Editor’s note: In this piece, TIRF Trustee Spiros Papageorgiou, Managing Senior Research Scientist in the Center for English Language Learning and Assessment at Educational Testing Service (ETS), shares information about his activities this summer.
In early July, TIRF Trustee Spiros Papageorgiou logged his longest flight ever, from Newark airport, near New York, to Hong Kong. About 8,000 miles and 16 hours later, he also had to hop on a short flight to his final destination: Guangzhou, China. This city was where China’s National Education Examinations Authority (NEEA), Guangdong University of Foreign Studies (GDUFS), and ETS and its TOEFL® program cohosted the 5th International Conference on Language Testing and Assessment.
The International Conference on Language Testing and Assessment is an annual event in China, aiming to provide a platform for Chinese researchers, exams organizations, and policy makers to exchange ideas and views on foreign language teaching, learning, and testing. This year’s event was held on the campus of GDUFS, joining the inaugural meeting of the China Association for Language Testing and Assessment (CALTA).

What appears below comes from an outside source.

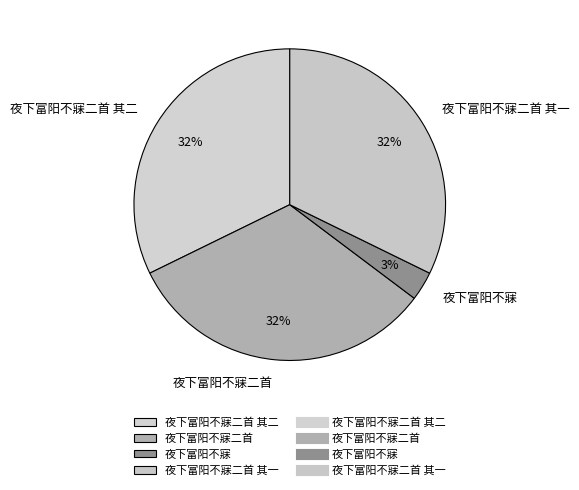

To the nearest percent, what is the average slice percentage?

25%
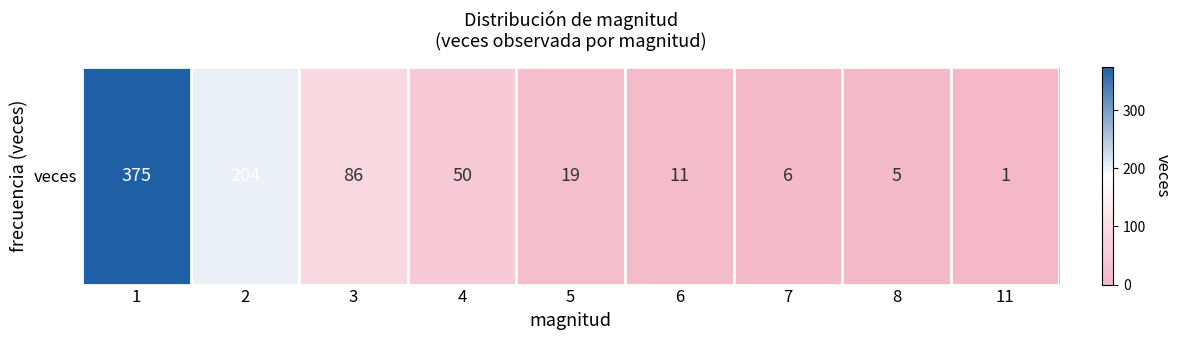

Reading left to right, transcribe all the data shown in this chart.

1=375	2=204	3=86	4=50	5=19	6=11	7=6	8=5	11=1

The location of the conference and the inaugural meeting of CALTA was symbolic, as the first MA program in Applied Linguistics in China was launched there some 40 years earlier, in 1978. In 2010, the journal Language Assessment Quarterly hosted an interview with a GDUFS professor emeritus, Gui Shichun, who is considered by many to be the founding father of modern language testing in China. Another GDUFS professor, Liu Jianda, was elected president of CALTA during the conference.

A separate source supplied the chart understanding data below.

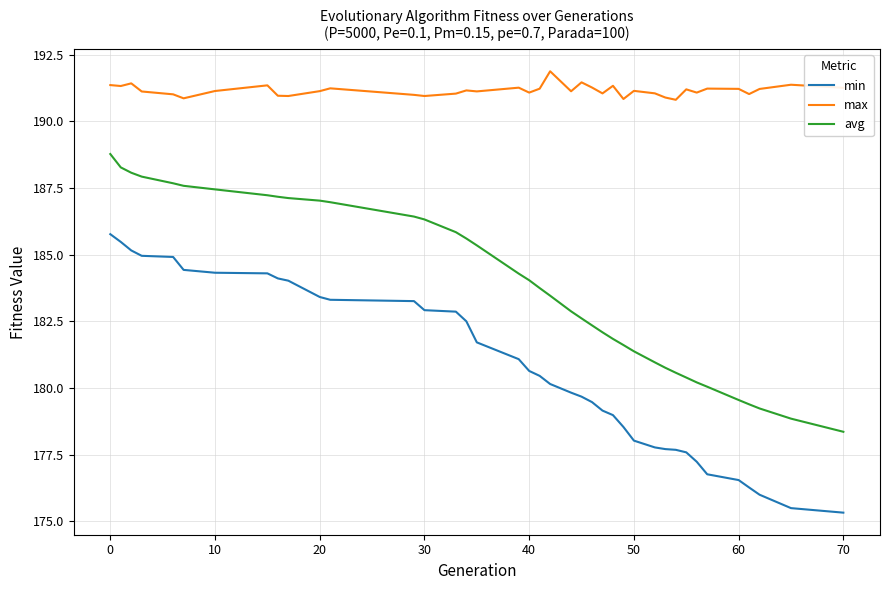

Which series has the largest range (max minus min)?

min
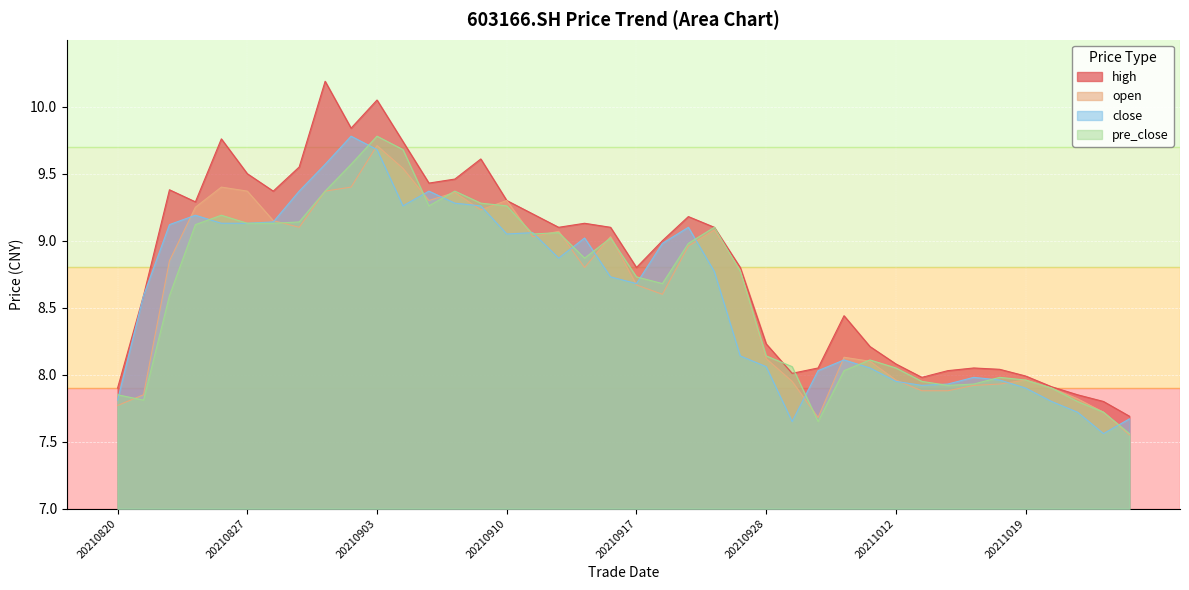

At how many categories does at least one series exceed 8?

33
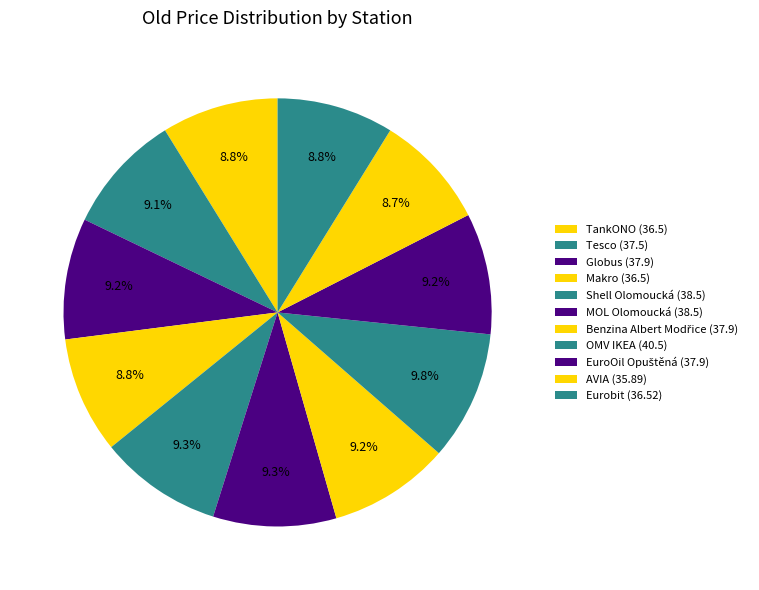

Which slice is the smallest?

AVIA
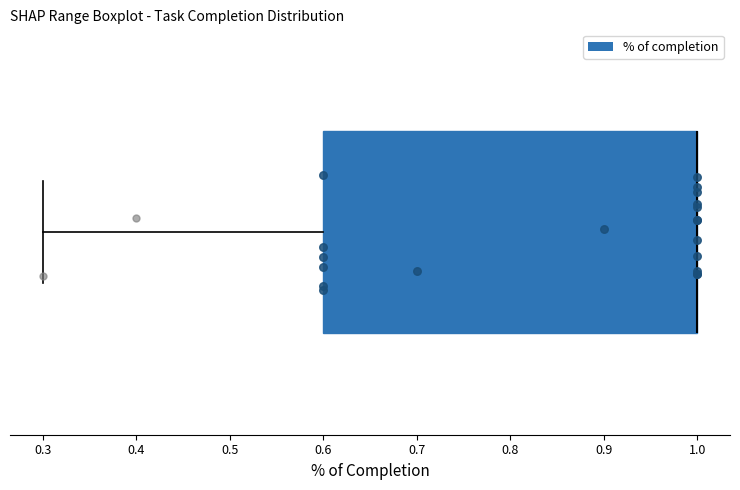

Where is the right edge of the box on the x-axis? The values are not printed on the chart, so give them approximately, as read against the axis.

1.0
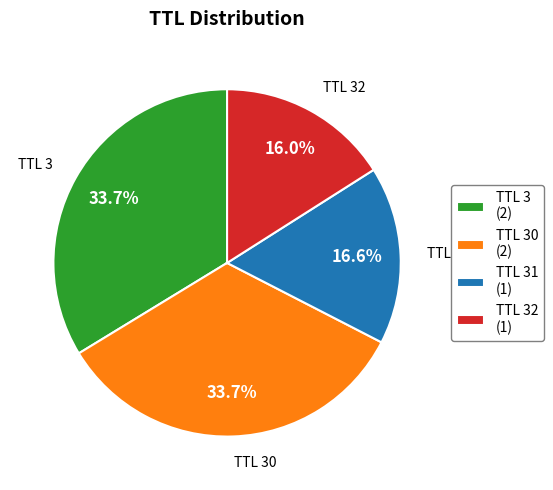

Approximately how many times larger is the value at TTL 3 (2) compared to TTL 32 (1)?

2.1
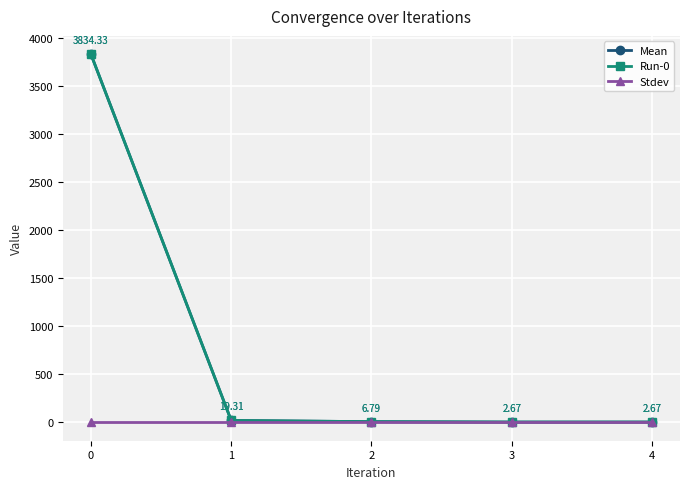

The value of Mean at 0 is 2549.0. True or false?

False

Spiros and his ETS colleague (and former TIRF Grantee) Ching-Ni Hsieh engaged in several professional activities at the conference. These two ETS colleagues have been collaborating during the past two years with NEEA staff and researchers from various institutions in China to explore the alignment of TOEFL iBT® scores to the levels of China’s Standard of English Language Ability (CSE). The CSE and the efforts around it are aimed at promoting foreign language education in China and were of particular interest to conference attendees. Spiros and Ching-Ni conducted a one-day pre-conference workshop on the process of aligning test scores to language proficiency frameworks and standards, and presented papers on the same topic during a symposium with NEEA staff and CSE project team members.
Spiros also had the opportunity to talk to CALTA members about TIRF and its mission, and promote the TIRF-Routledge “Global Research on Teaching and Learning English” book series. The most recent book in the series, Global Perspectives on Language Assessment: Research, Theory, and Practice, co-edited by Spiros and TIRF Chair Kathi Bailey, attracted the interest of several CALTA members, as it contains chapters related to assessment in the Chinese educational context.